*** BEREITGESTELLTE DATENSÄTZE

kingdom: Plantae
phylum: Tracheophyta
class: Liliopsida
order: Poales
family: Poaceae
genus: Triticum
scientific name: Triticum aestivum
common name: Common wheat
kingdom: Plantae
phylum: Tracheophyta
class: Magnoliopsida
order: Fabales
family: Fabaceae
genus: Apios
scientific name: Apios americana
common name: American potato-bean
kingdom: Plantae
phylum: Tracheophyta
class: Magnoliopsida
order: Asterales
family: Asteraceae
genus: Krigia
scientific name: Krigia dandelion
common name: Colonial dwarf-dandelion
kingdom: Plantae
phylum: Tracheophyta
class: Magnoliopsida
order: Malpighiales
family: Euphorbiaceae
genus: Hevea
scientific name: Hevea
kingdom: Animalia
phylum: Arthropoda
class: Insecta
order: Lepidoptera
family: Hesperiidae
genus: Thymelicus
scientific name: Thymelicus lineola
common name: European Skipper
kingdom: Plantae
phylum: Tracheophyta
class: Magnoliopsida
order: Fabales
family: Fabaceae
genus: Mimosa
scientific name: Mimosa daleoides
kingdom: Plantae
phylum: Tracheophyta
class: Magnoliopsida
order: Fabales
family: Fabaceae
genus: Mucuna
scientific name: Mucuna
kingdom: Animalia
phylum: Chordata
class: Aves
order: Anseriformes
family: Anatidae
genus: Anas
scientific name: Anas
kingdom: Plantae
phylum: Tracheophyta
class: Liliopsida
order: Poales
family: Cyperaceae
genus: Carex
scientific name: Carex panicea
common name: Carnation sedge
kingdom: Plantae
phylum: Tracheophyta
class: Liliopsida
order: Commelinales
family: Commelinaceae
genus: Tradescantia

******

### GESTELLTE AUFGABE
Schreibe die Zeilen aller Datensätze oben noch einmal ab und ersetze darin „common name“ überall durch „Trivialname“, ohne sonst etwas zu ändern.

### ANTWORT
kingdom: Plantae
phylum: Tracheophyta
class: Liliopsida
order: Poales
family: Poaceae
genus: Triticum
scientific name: Triticum aestivum
Trivialname: Common wheat
kingdom: Plantae
phylum: Tracheophyta
class: Magnoliopsida
order: Fabales
family: Fabaceae
genus: Apios
scientific name: Apios americana
Trivialname: American potato-bean
kingdom: Plantae
phylum: Tracheophyta
class: Magnoliopsida
order: Asterales
family: Asteraceae
genus: Krigia
scientific name: Krigia dandelion
Trivialname: Colonial dwarf-dandelion
kingdom: Plantae
phylum: Tracheophyta
class: Magnoliopsida
order: Malpighiales
family: Euphorbiaceae
genus: Hevea
scientific name: Hevea
kingdom: Animalia
phylum: Arthropoda
class: Insecta
order: Lepidoptera
family: Hesperiidae
genus: Thymelicus
scientific name: Thymelicus lineola
Trivialname: European Skipper
kingdom: Plantae
phylum: Tracheophyta
class: Magnoliopsida
order: Fabales
family: Fabaceae
genus: Mimosa
scientific name: Mimosa daleoides
kingdom: Plantae
phylum: Tracheophyta
class: Magnoliopsida
order: Fabales
family: Fabaceae
genus: Mucuna
scientific name: Mucuna
kingdom: Animalia
phylum: Chordata
class: Aves
order: Anseriformes
family: Anatidae
genus: Anas
scientific name: Anas
kingdom: Plantae
phylum: Tracheophyta
class: Liliopsida
order: Poales
family: Cyperaceae
genus: Carex
scientific name: Carex panicea
Trivialname: Carnation sedge
kingdom: Plantae
phylum: Tracheophyta
class: Liliopsida
order: Commelinales
family: Commelinaceae
genus: Tradescantia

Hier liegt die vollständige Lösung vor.